We can draw a parallel between the complex task of product development and computer application development. In general, manufacturers explicitly manage the life-cycle of their products. Moreover, they typically have specific tools to support different life-cycle phases, e.g., monitoring tools and statistical packages for quality control, and specialized CAD tools for product design. We believe that the analogous life-cycle for an application would have five stages: the design stage, the implementation stage, the testing stage, the deployment and operation stage, and the maintenance and evolution stage. While good tools exist for the life-cycle stages of traditional non-networked applications (e.g., debuggers, profilers and logging tools), no such tools exist for distributed applications. The goal of our work is to provide a tool chain that supports each of the stages in the life-cycle of Internet applications.
Supporting the life-cycle stages of applications in traditional distributed environments has received a great deal of attention in the past. For example, a wide variety of tools are available for traditional distributed systems. These range from simple communication libraries such as MPI (for scientific computing) to comprehensive environments such as Corba (for enterprise applications). However, these tools target smaller scale, mostly closed environments, which are fundamentally different from the Internet.
Recent efforts have begun to address these same challenges in the Internet context. For example, efforts in DHTs [1] and self-organized overlays [3] are developing a collection of building blocks that help in the implementation of large P2P applications. Similarly, simulation tools like ns-2 [6] and open testbeds like Emulab [10] and Planetlab [7] have provided excellent platforms for the comparison of different designs choices. However, the research community has largely overlooked the later stages of the life-cycle - specifically, testing, deployment and evolution of these applications. Additionally 1, possibilities for integration of tools from different life-cycle stages are as yet unexploited. For example, the models of system behavior generated during the design stage may prove useful in debugging errant behavior during operation.

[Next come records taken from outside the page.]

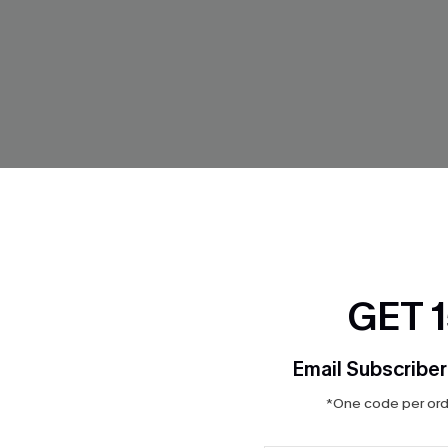
GET 
Blue Bikini Set
So Complex Mixed Print Bikini
$32.00
Email Subscriber
ing
Mix & Match Sizing
*One code per orde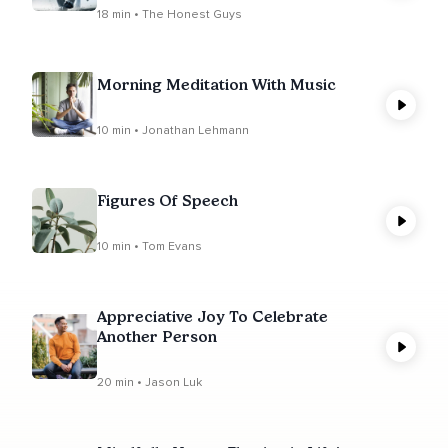
18 min • The Honest Guys
Morning Meditation With Music
10 min • Jonathan Lehmann
Figures Of Speech
10 min • Tom Evans
Appreciative Joy To Celebrate
Another Person
20 min • Jason Luk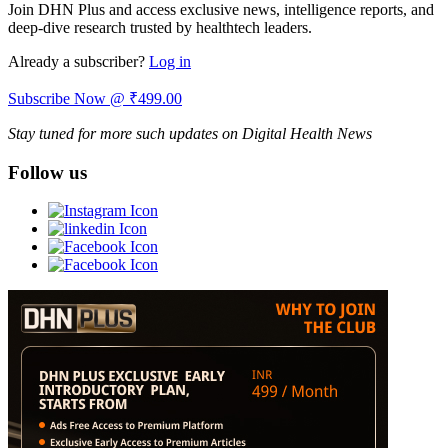
Join DHN Plus and access exclusive news, intelligence reports, and
deep-dive research trusted by healthtech leaders.
Already a subscriber?
Log in
Subscribe Now @ ₹499.00
Stay tuned for more such updates on Digital Health News
Follow us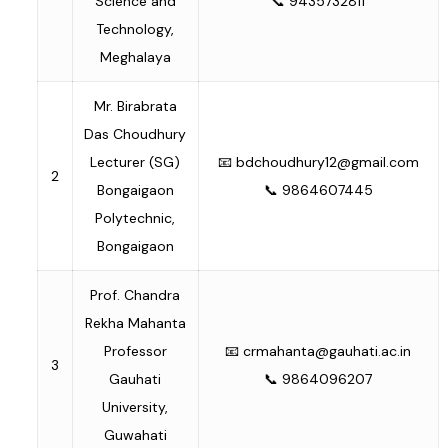
Science and
📞 9435732811
Technology,
Meghalaya
Mr. Birabrata
Das Choudhury
Lecturer (SG)
📧
bdchoudhury12@gmail.com
2
Bongaigaon
📞 9864607445
Polytechnic,
Bongaigaon
Prof. Chandra
Rekha Mahanta
Professor
📧
crmahanta@gauhati.ac.in
3
Gauhati
📞 9864096207
University,
Guwahati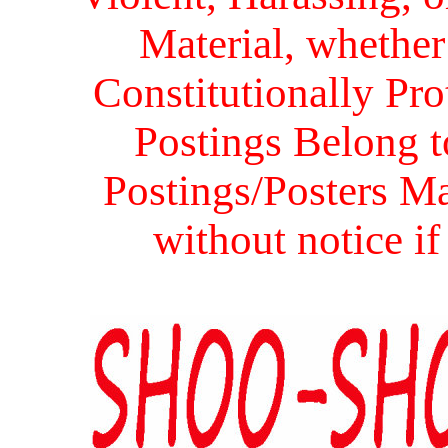
Material, whether 
Constitutionally Prot
Postings Belong to
Postings/Posters Ma
without notice i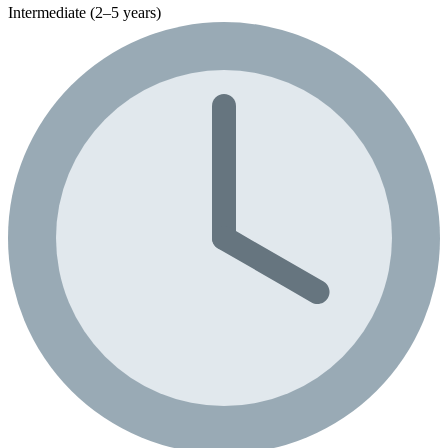
Intermediate (2–5 years)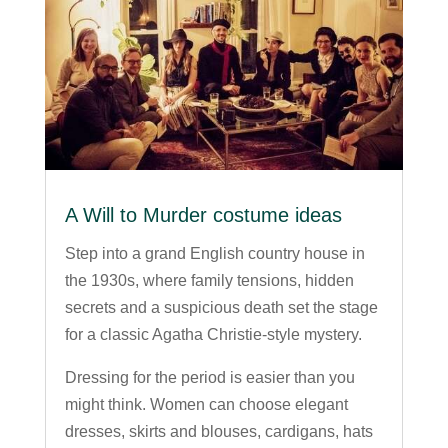
A Will to Murder costume ideas
Step into a grand English country house in
the 1930s, where family tensions, hidden
secrets and a suspicious death set the stage
for a classic Agatha Christie-style mystery.
Dressing for the period is easier than you
might think. Women can choose elegant
dresses, skirts and blouses, cardigans, hats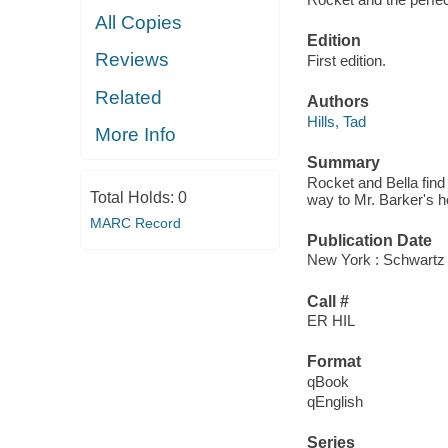
All Copies
Edition
Reviews
First edition.
Related
Authors
Hills, Tad
More Info
Summary
Rocket and Bella find 
Total Holds:
0
way to Mr. Barker's h
MARC Record
Publication Date
New York : Schwartz
Call #
ER HIL
Format
qBook
qEnglish
Series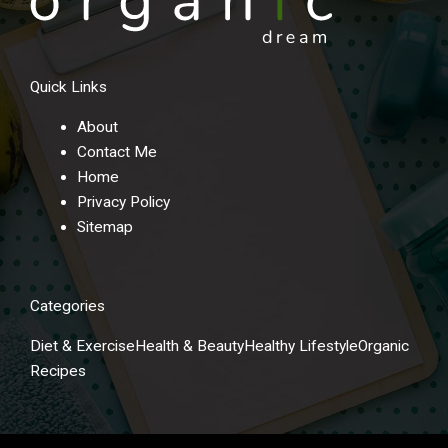
Quick Links
About
Contact Me
Home
Privacy Policy
Sitemap
Categories
Diet & Exercise
Health & Beauty
Healthy Lifestyle
Organic
Recipes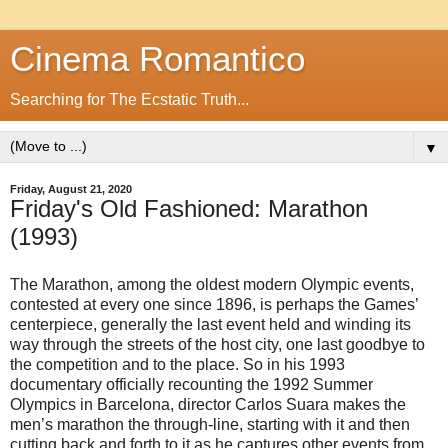
Cinema Romantico
Searching for The Ecstatic Truth...
▼
Friday, August 21, 2020
Friday's Old Fashioned: Marathon
(1993)
The Marathon, among the oldest modern Olympic events,
contested at every one since 1896, is perhaps the Games’
centerpiece, generally the last event held and winding its
way through the streets of the host city, one last goodbye to
the competition and to the place. So in his 1993
documentary officially recounting the 1992 Summer
Olympics in Barcelona, director Carlos Suara makes the
men’s marathon the through-line, starting with it and then
cutting back and forth to it as he captures other events from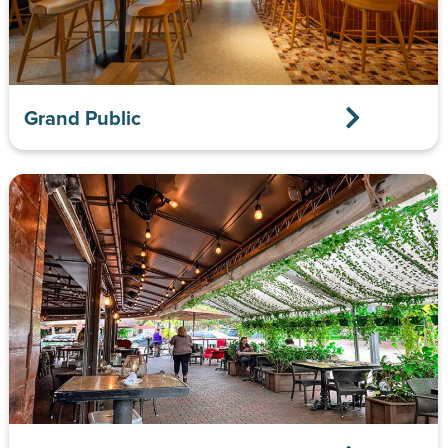
Grand Public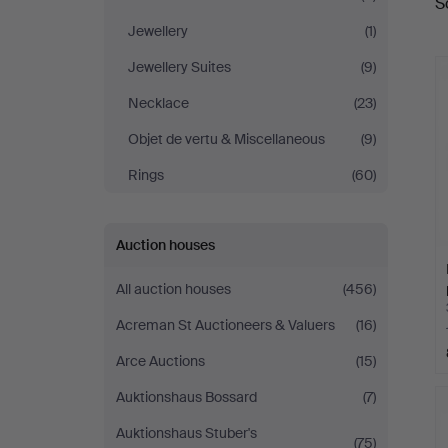
S
a
Jewellery
(1)
Jewellery Suites
(9)
Necklace
(23)
Objet de vertu & Miscellaneous
(9)
Rings
(60)
Auction houses
All auction houses
(456)
Acreman St Auctioneers & Valuers
(16)
Arce Auctions
(15)
Auktionshaus Bossard
(7)
Auktionshaus Stuber's
(75)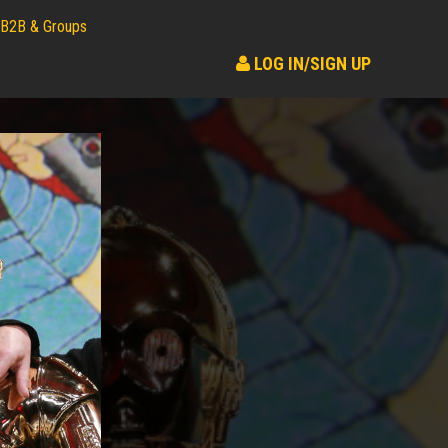
B2B & Groups
LOG IN/SIGN UP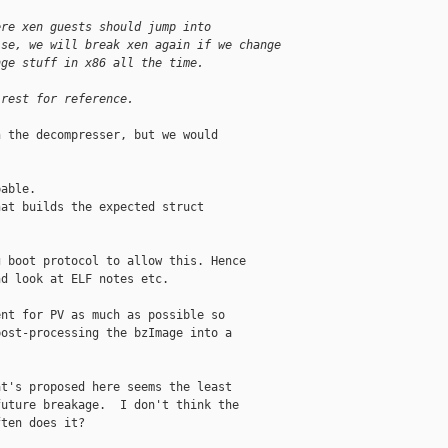
ere xen guests should jump into
ise, we will break xen again if we change
nge stuff in x86 all the time.
 rest for reference.
 the decompresser, but we would

able.

at builds the expected struct

 boot protocol to allow this. Hence

d look at ELF notes etc.

nt for PV as much as possible so

ost-processing the bzImage into a

t's proposed here seems the least

uture breakage.  I don't think the

ten does it?
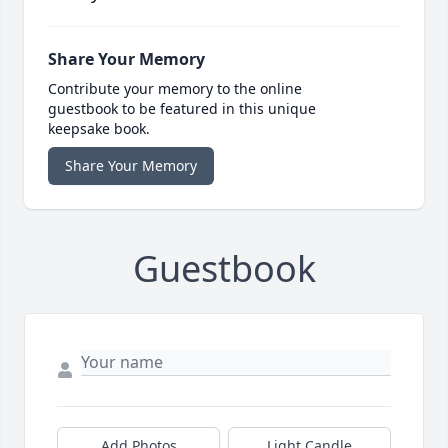
Share Your Memory
Contribute your memory to the online
guestbook to be featured in this unique
keepsake book.
Share Your Memory
Guestbook
Add Photos
Light Candle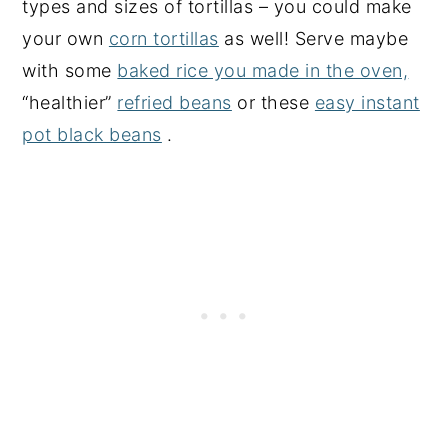
types and sizes of tortillas – you could make
your own
corn tortillas
as well! Serve maybe
with some
baked rice you made in the oven,
“healthier”
refried beans
or these
easy instant
pot black beans
.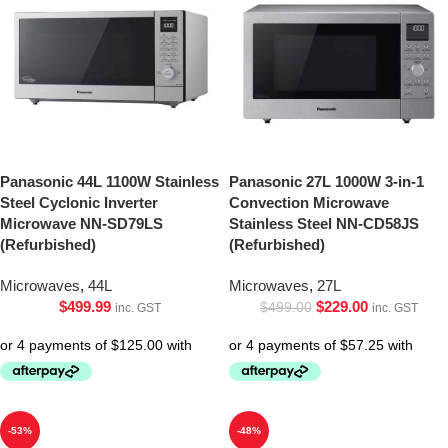
Panasonic 44L 1100W Stainless
Panasonic 27L 1000W 3-in-1
Steel Cyclonic Inverter
Convection Microwave
Microwave NN-SD79LS
Stainless Steel NN-CD58JS
(Refurbished)
(Refurbished)
Microwaves
,
44L
Microwaves
,
27L
$
499.99
$
229.00
$
499.00
inc. GST
inc. GST
-53%
-48%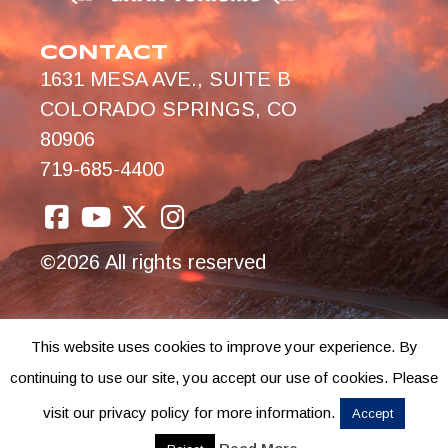
CONTACT
1631 MESA AVE., SUITE B
COLORADO SPRINGS, CO
80906
719-685-4400
©2026 All rights reserved
This website uses cookies to improve your experience. By
continuing to use our site, you accept our use of cookies. Please
visit our privacy policy for more information.
Accept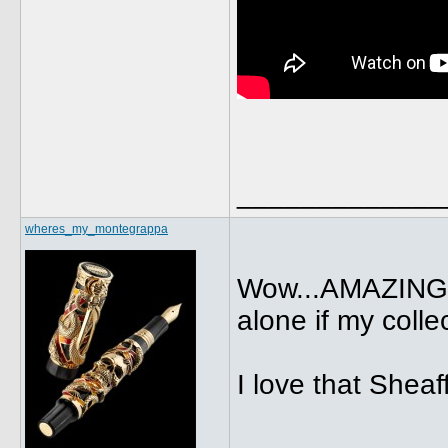
_____________
wheres_my_montegrappa
Wow...AMAZING c
alone if my colle
I love that Sheaf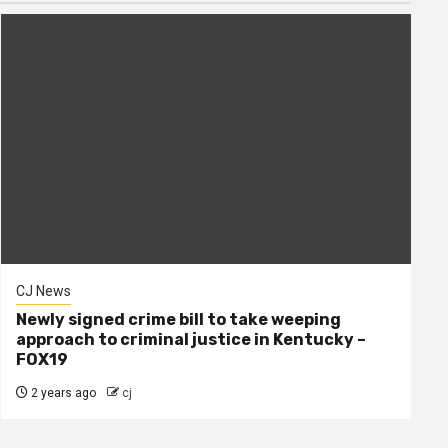
CJ News
Newly signed crime bill to take weeping
approach to criminal justice in Kentucky –
FOX19
2 years ago
cj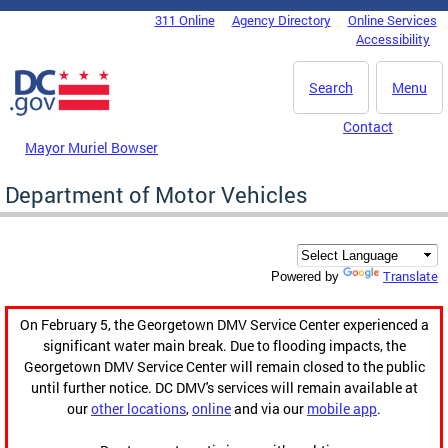
Skip to main content
311 Online
Agency Directory
Online Services
DC Agency Top Menu
Accessibility
Search
Menu
Contact
Mayor Muriel Bowser
Department of Motor Vehicles
Translate
Powered by
On February 5, the Georgetown DMV Service Center experienced a
significant water main break. Due to flooding impacts, the
Georgetown DMV Service Center will remain closed to the public
until further notice. DC DMV's services will remain available at
our
other locations
,
online
and via our
mobile app
.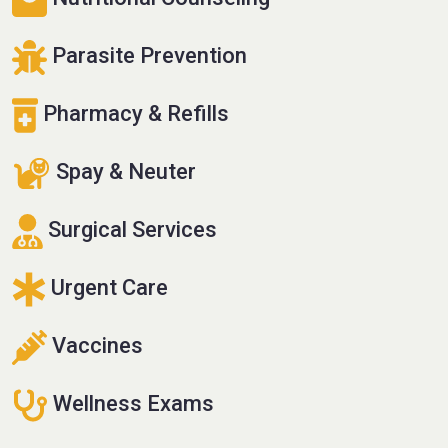
Parasite Prevention
Pharmacy & Refills
Spay & Neuter
Surgical Services
Urgent Care
Vaccines
Wellness Exams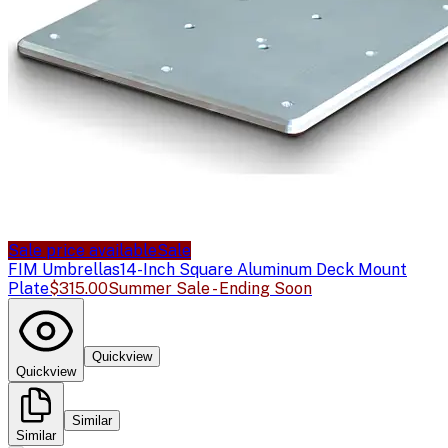
Sale price available
Sale
FIM Umbrellas
14-Inch Square Aluminum Deck Mount
Plate
$315.00
Summer Sale - Ending Soon
Quickview
Quickview
Similar
Similar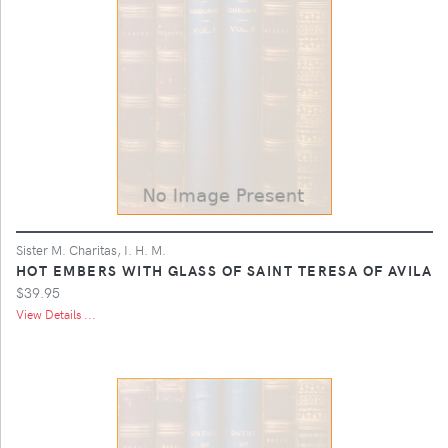
Sister M. Charitas, I. H. M.
HOT EMBERS WITH GLASS OF SAINT TERESA OF AVILA
$39.95
View Details ...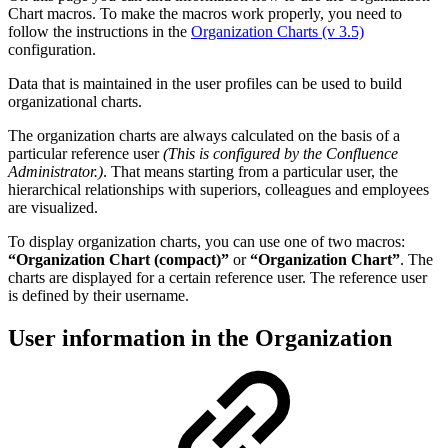
Chart macros. To make the macros work properly, you need to
follow the instructions in the
Organization Charts (v 3.5)
configuration.
Data that is maintained in the user profiles can be used to build
organizational charts.
The organization charts are always calculated on the basis of a
particular reference user
(This is configured by the Confluence
Administrator.)
. That means starting from a particular user, the
hierarchical relationships with superiors, colleagues and employees
are visualized.
To display organization charts, you can use one of two macros:
“Organization Chart (compact)”
or
“Organization Chart”
. The
charts are displayed for a certain reference user. The reference user
is defined by their username.
User information in the Organization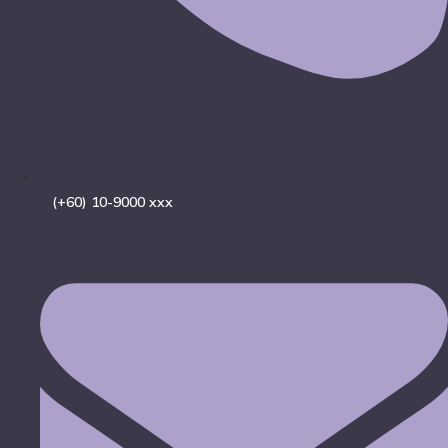
(+60) 10-9000 xxx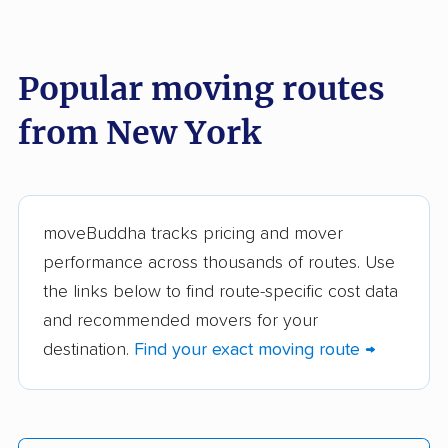
These New York movers were reviewed by
moveBuddha but did not make our top 10.
See
all 147 New York movers we've reviewed →
Popular moving routes
from New York
Arnoff Moving &
Capital Movers
Storage
Clark Moving &
Don's Moving &
Storage
Storage
moveBuddha tracks pricing and mover
performance across thousands of routes. Use
Mabey's Moving &
Schaap Moving
the links below to find route-specific cost data
Storage
Systems Inc
and recommended movers for your
Reliable Movers and
Dimon & Bacorn
destination.
Find your exact moving route →
Removal
ROGERS Service
Available Movers &
Group
Storage, Inc.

In this paper, we describe some of the challenges in addressing the needs of distributed applications in the later life-cycle stages. Our initial work in supporting distributed applications has concentrated on the problem of maintenance and evolution - specifically the problem of upgrading a distributed application and possibly rolling back an upgrade. We describe the challenges in addressing this problem as well as some of our initial solutions in Section 2. In Section 3, we discuss some of the issues in our next area of focus - testing and debugging deployments of distributed applications. We summarize our observations and conclude in Section 4.